8 yıl önce 'Ne yaptıysam başbakanın talimatıyla yaptım' diyen bu gün ise 'Hakkımdaki iddiaların hepsi doğrudur, 8 yıldır boğazımda bir düğüm var. Bağımsız bir savcı araştırsın' diyen AKP'nin eski Çevre ve Şehircilik Bakanı Erdoğan Bayraktar hakkında tek işlem yapılmadı.
Ama Muharrem İnce, 10 yıl önce Silivri'deki Ergenekon davaları sırasında üsteğmeni ittirdiği iddiasıyla yargılandığı davada, 'kamu görevlisine karşı görevini yaptırmamak için direnme' suçundan 5 ay hapis cezasına çarptırıldı.
Aracını durduran polislere, 'pislik, şerefsiz' diyen AKP Mersin Milletvekili Zeynep Gül Yılmaz ifadeye bile çağrılmadı.
Akdeniz Belediyesi demişken! ki! AKP'li başkan işe alımlarla ilgili gelen tepkilere adeta 'posta' koydu: 'Ben istersem oğlumu çalıştırırım, istersem kızımı çalıştırırım. Ben istediğimle çalışırım'.
Şaşırdık mı? Hayır. İşte şaşırmadığımız için bu hale düştük.
Oysa dün bu ülkede torpili, adam kayırmayı, eş-dosta peşkeş çekmeyi AKP'li vekil Mehmet Metiner (haşa) 'Allah, akrabaya yardım edin' diyor, diyerek adeta kutsallaştırmıştı.
Örnekler ciltlere sığmaz oldu. Kamu, yargı, medya ve özel sektör ayırımı yapmadan yaptıkları atamalar, görevden almalar, alınması için baskı yapmalar vs. ortada. Kısaca ülkemizin her alanında gayri resmi bir tekelleşme var daha doğrusu 'Ben ne dersem o' anlayışı var ve gidiş hayra değildir.
Bu liyakatsizlik, ehliyetsizlik ve de tekelleşme spora bile sirayet etti. Futbolda hem mali tabloda, hem de sahada tam bir hezimet var.
Kendi kaynaklarını, değerlerini unutan kulüpler adeta iktidar ile 'kim daha çok borçlanacak' yarışında.
Haliyle hezimet bile bile geldi. Bu hezimetin gelişinin ilk resmi işaretini geçen sezon son üç haftada lige çıkamayan Samsunspor Başkanı vermişti.
□ □ □ □ □
**Görev amacı:** Seçilen metindeki "Oysa dün bu" ifadesinden "bir hezimet var." ifadesine kadar olan kısmı, "liyakatsizlik" yerine "beceriksizlik" koyarak yeniden yazın.

**Sağlanan materyal:**
□ □ □ □ □
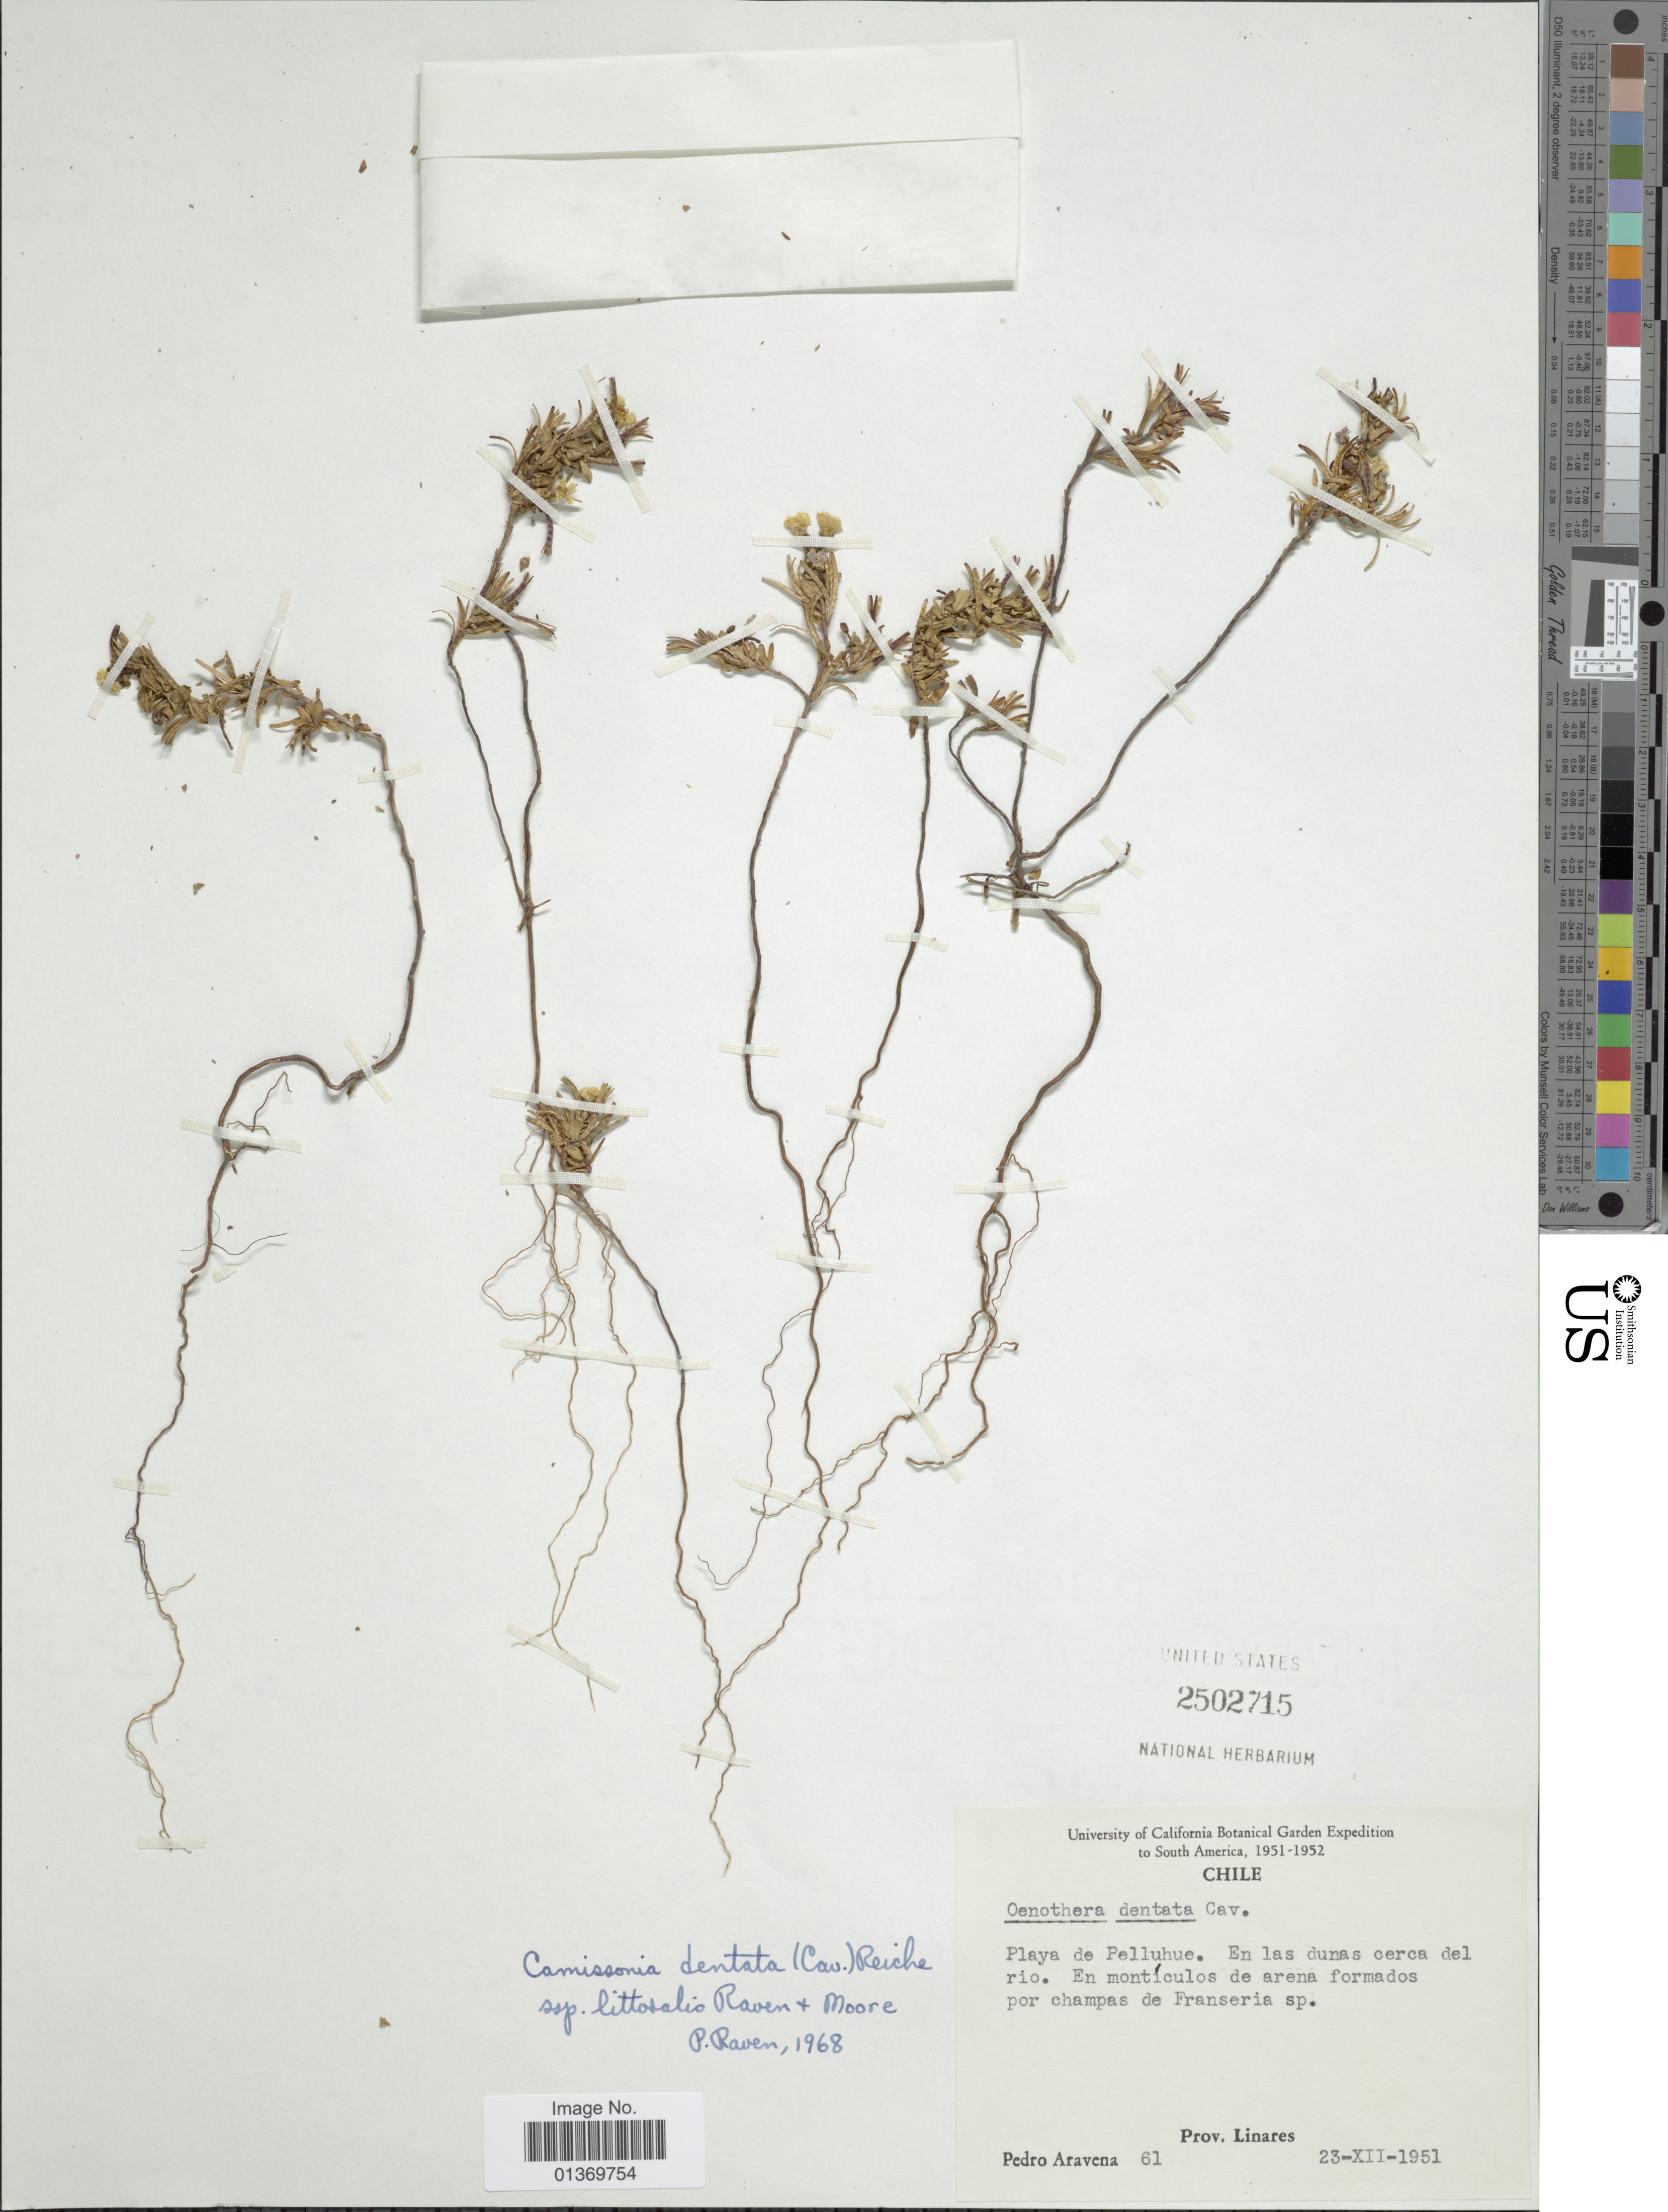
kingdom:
□ □ □ □ □
**Sonuç:**
Oysa dün bu ülkede torpili, adam kayırmayı, eş-dosta peşkeş çekmeyi AKP'li vekil Mehmet Metiner (haşa) 'Allah, akrabaya yardım edin' diyor, diyerek adeta kutsallaştırmıştı.
Örnekler ciltlere sığmaz oldu. Kamu, yargı, medya ve özel sektör ayırımı yapmadan yaptıkları atamalar, görevden almalar, alınması için baskı yapmalar vs. ortada. Kısaca ülkemizin her alanında gayri resmi bir tekelleşme var daha doğrusu 'Ben ne dersem o' anlayışı var ve gidiş hayra değildir.
Bu beceriksizlik, ehliyetsizlik ve de tekelleşme spora bile sirayet etti. Futbolda hem mali tabloda, hem de sahada tam bir hezimet var.